→ Activity
All lines in the material below that hold "down" should be found and copied.

→ Task material
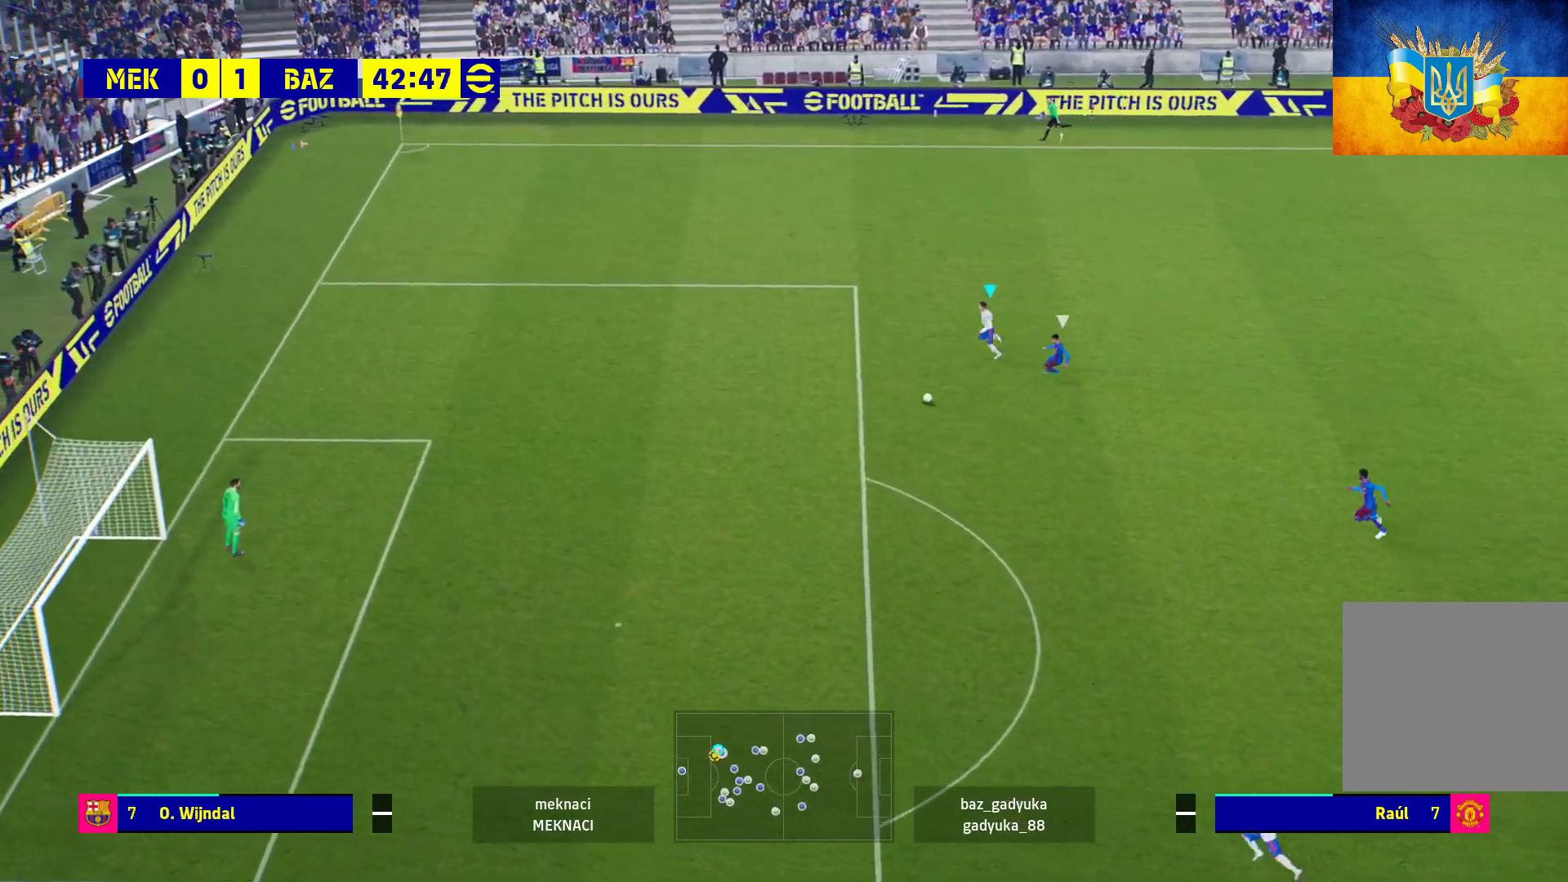
{"buttons": ["R1"], "left_stick": "down-left", "right_stick": "center", "events": []}
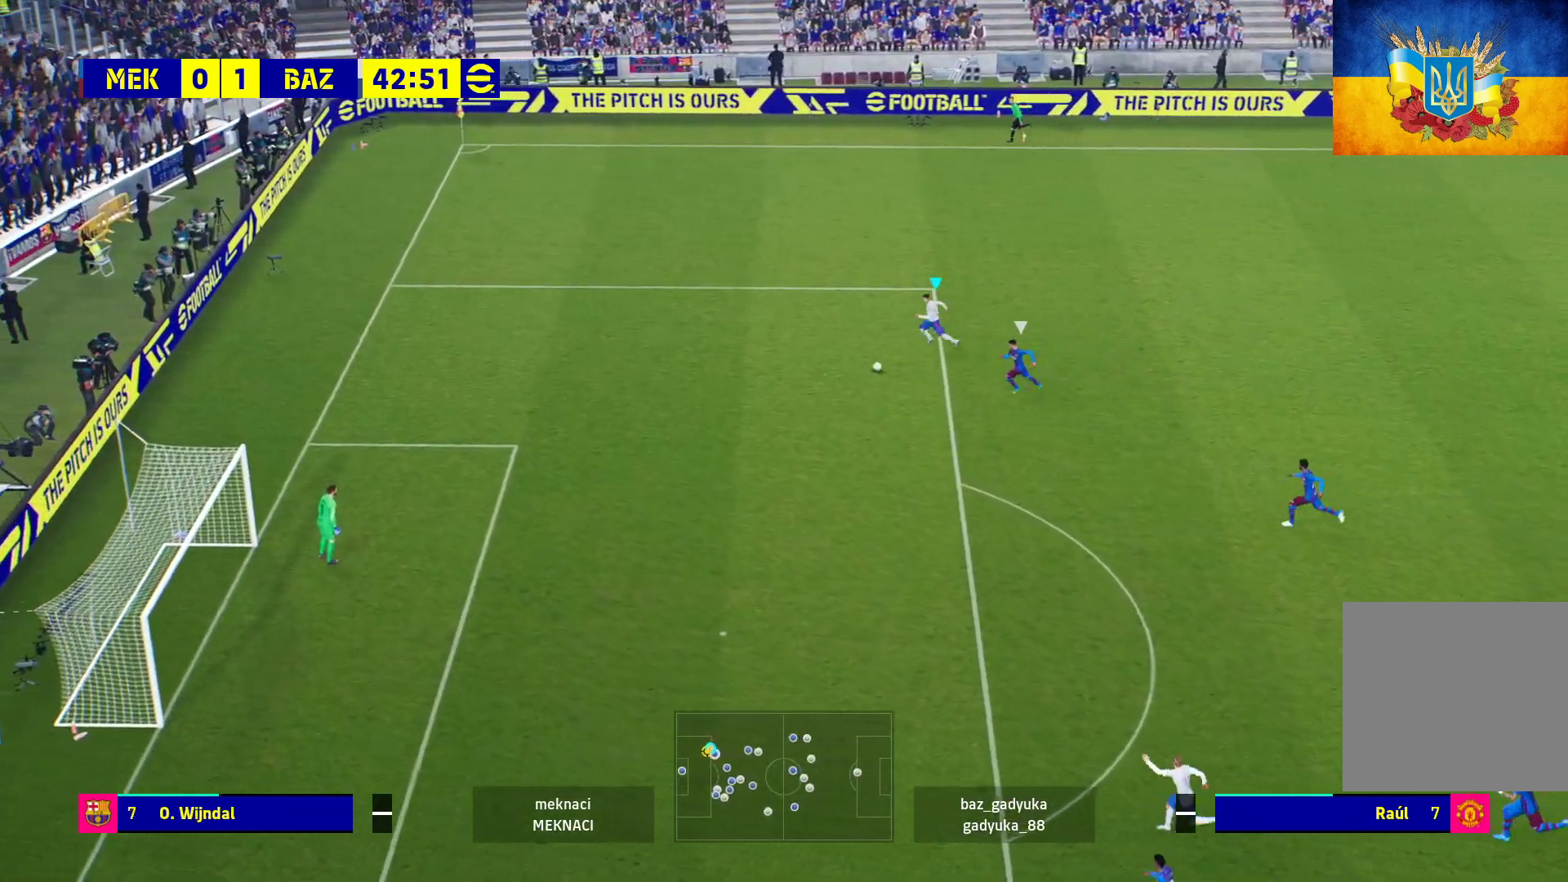
{"buttons": ["L3"], "left_stick": "down-left", "right_stick": "center", "events": [[233, "L3", "down"], [367, "R1", "up"]]}
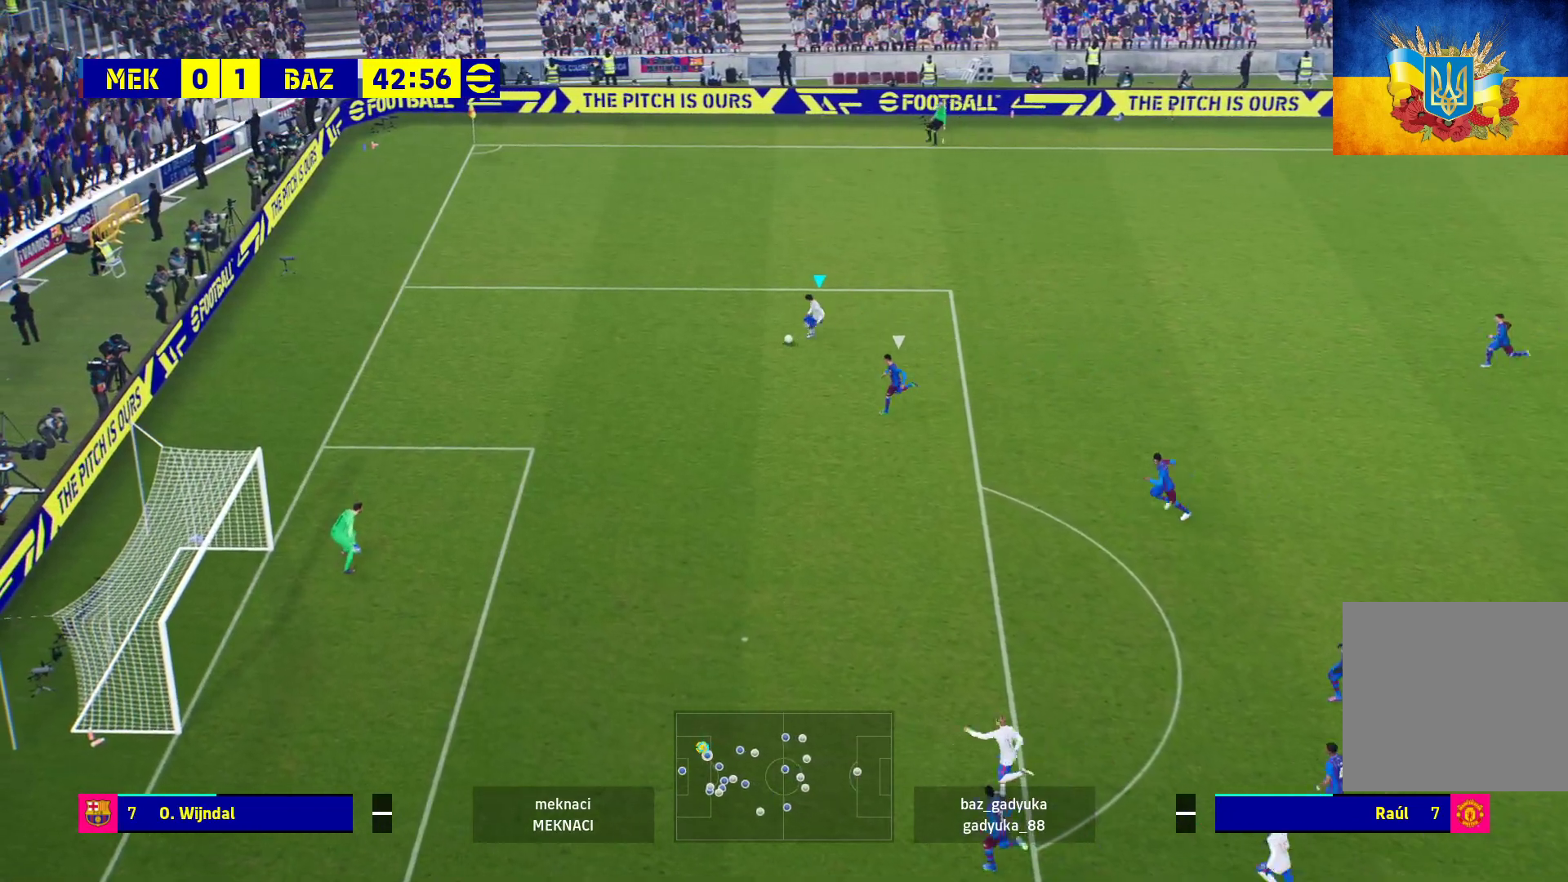
{"buttons": ["L3"], "left_stick": "down-left", "right_stick": "center", "events": [[50, "R1", "down"], [83, "Y", "down"], [183, "Y", "up"], [233, "R1", "up"]]}
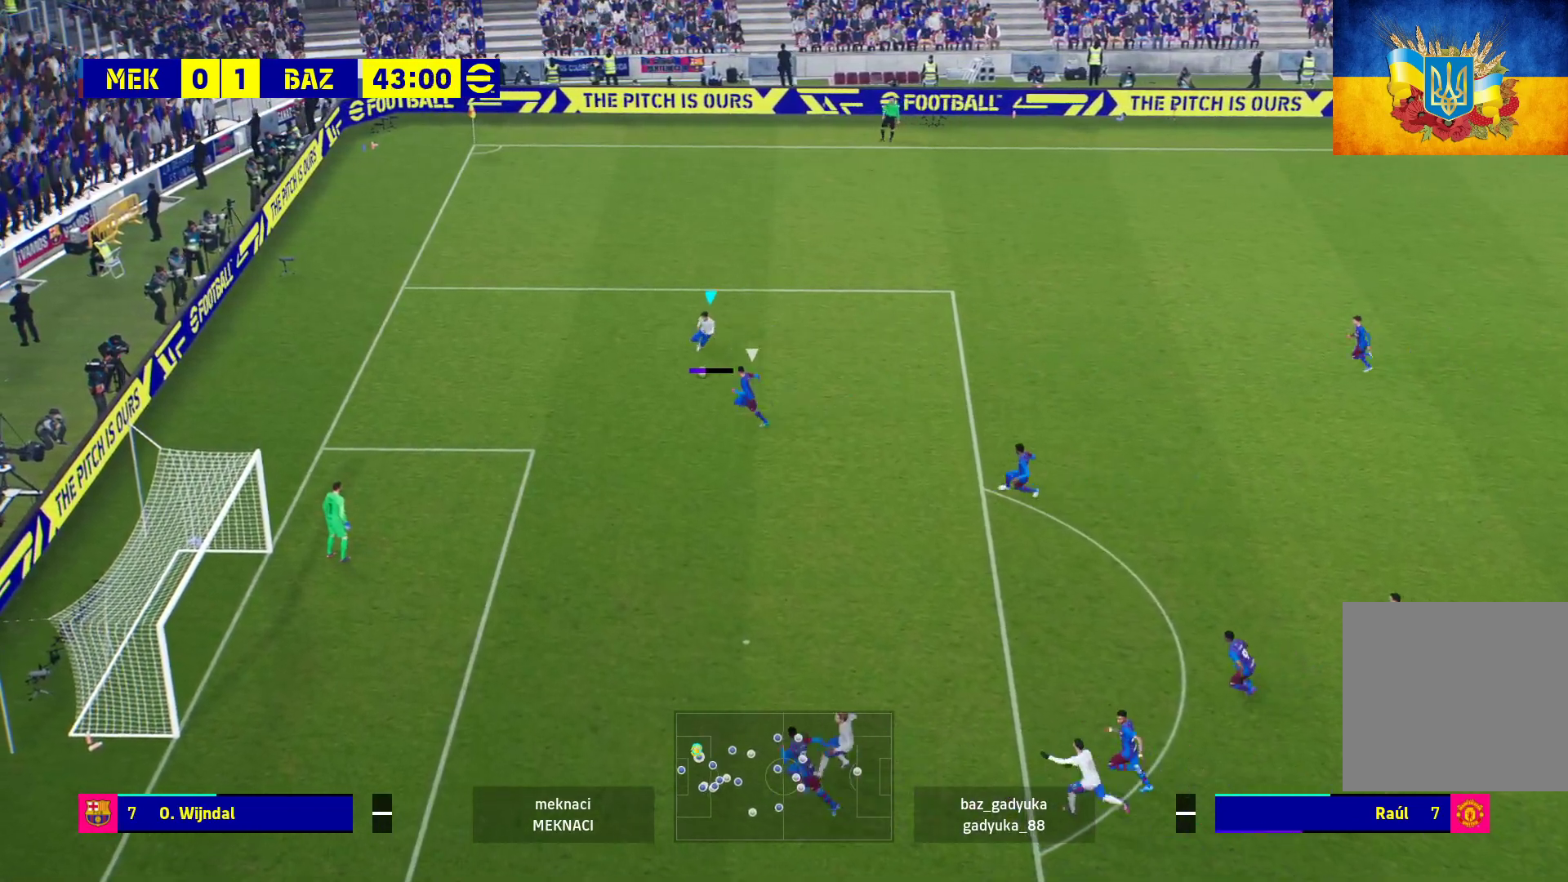
{"buttons": ["L3"], "left_stick": "down-left", "right_stick": "center", "events": []}
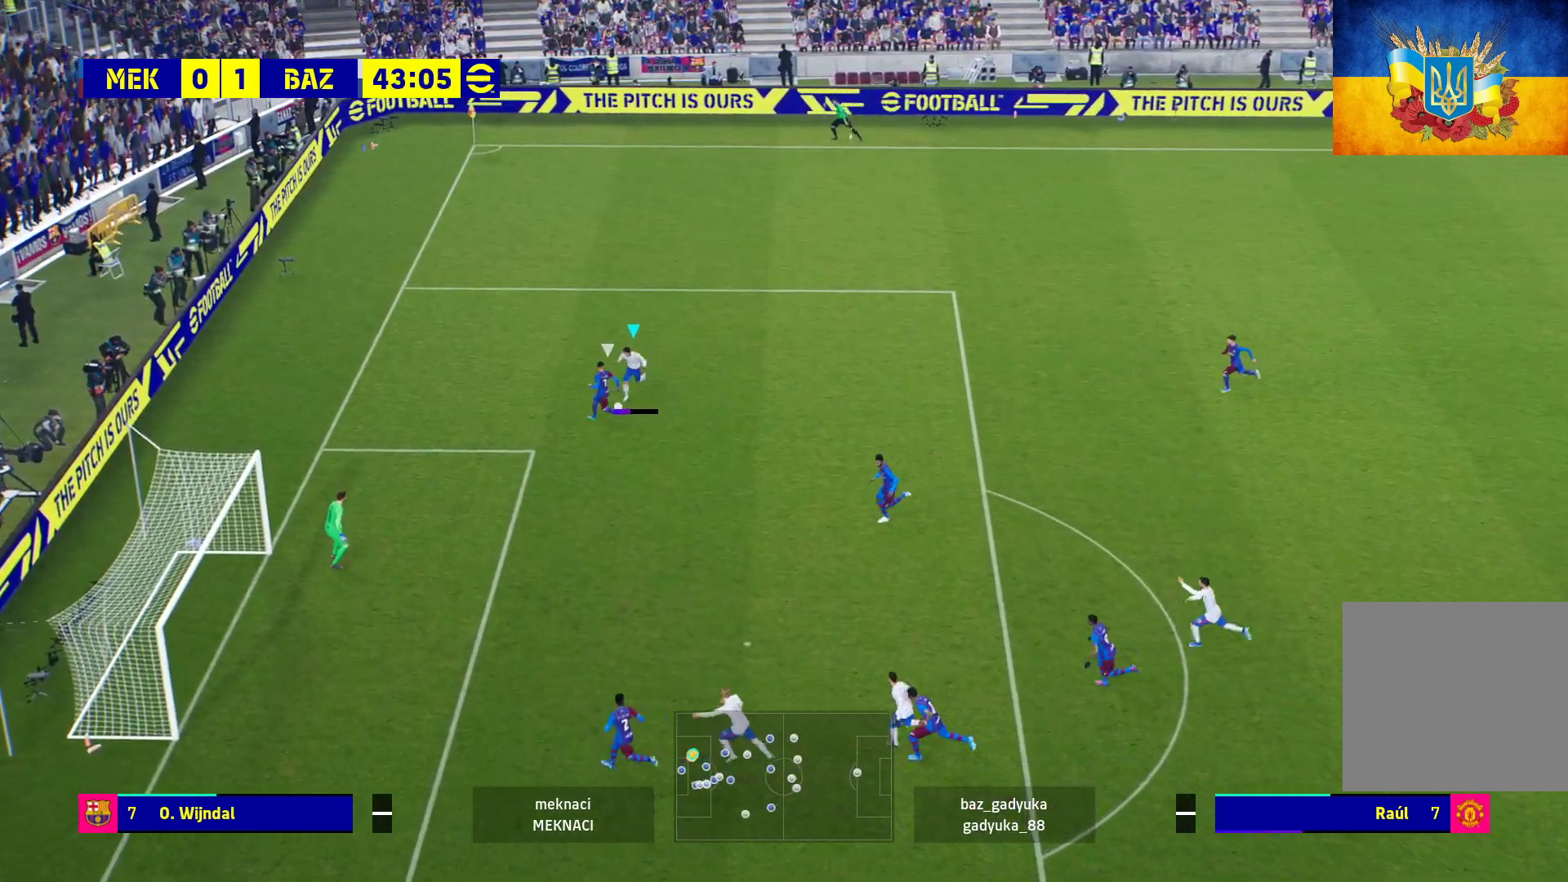
{"buttons": [], "left_stick": "left", "right_stick": "center", "events": [[367, "L3", "up"], [450, "left_stick", "left"]]}
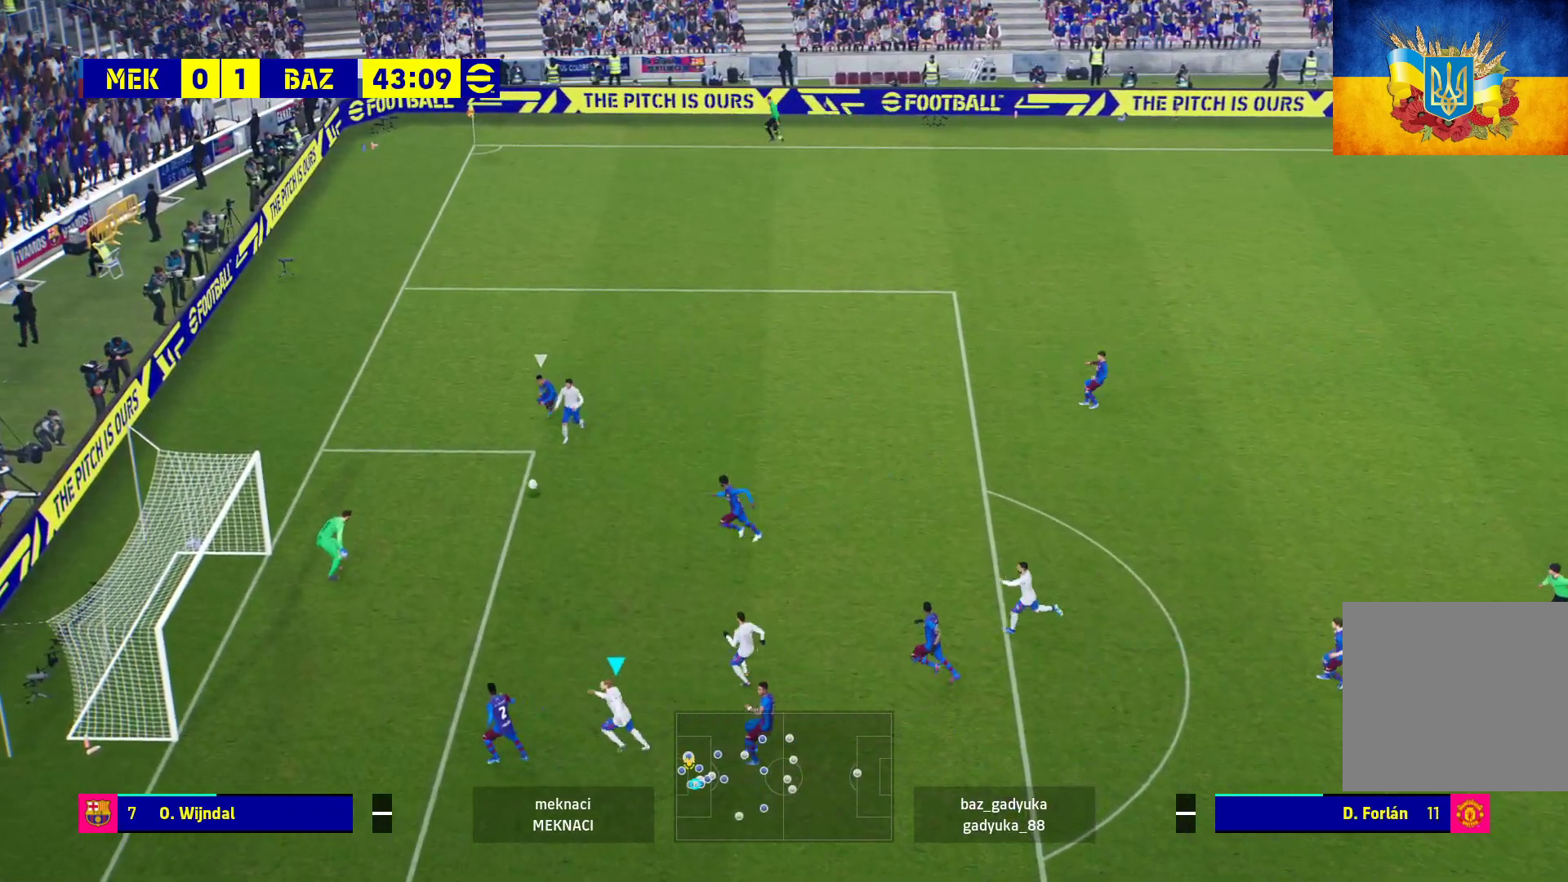
{"buttons": [], "left_stick": "left", "right_stick": "center", "events": [[17, "X", "down"], [150, "X", "up"]]}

→ Result of this exercise
{"buttons": ["R1"], "left_stick": "down-left", "right_stick": "center", "events": []}
{"buttons": ["L3"], "left_stick": "down-left", "right_stick": "center", "events": [[233, "L3", "down"], [367, "R1", "up"]]}
{"buttons": ["L3"], "left_stick": "down-left", "right_stick": "center", "events": [[50, "R1", "down"], [83, "Y", "down"], [183, "Y", "up"], [233, "R1", "up"]]}
{"buttons": ["L3"], "left_stick": "down-left", "right_stick": "center", "events": []}
{"buttons": [], "left_stick": "left", "right_stick": "center", "events": [[17, "X", "down"], [150, "X", "up"]]}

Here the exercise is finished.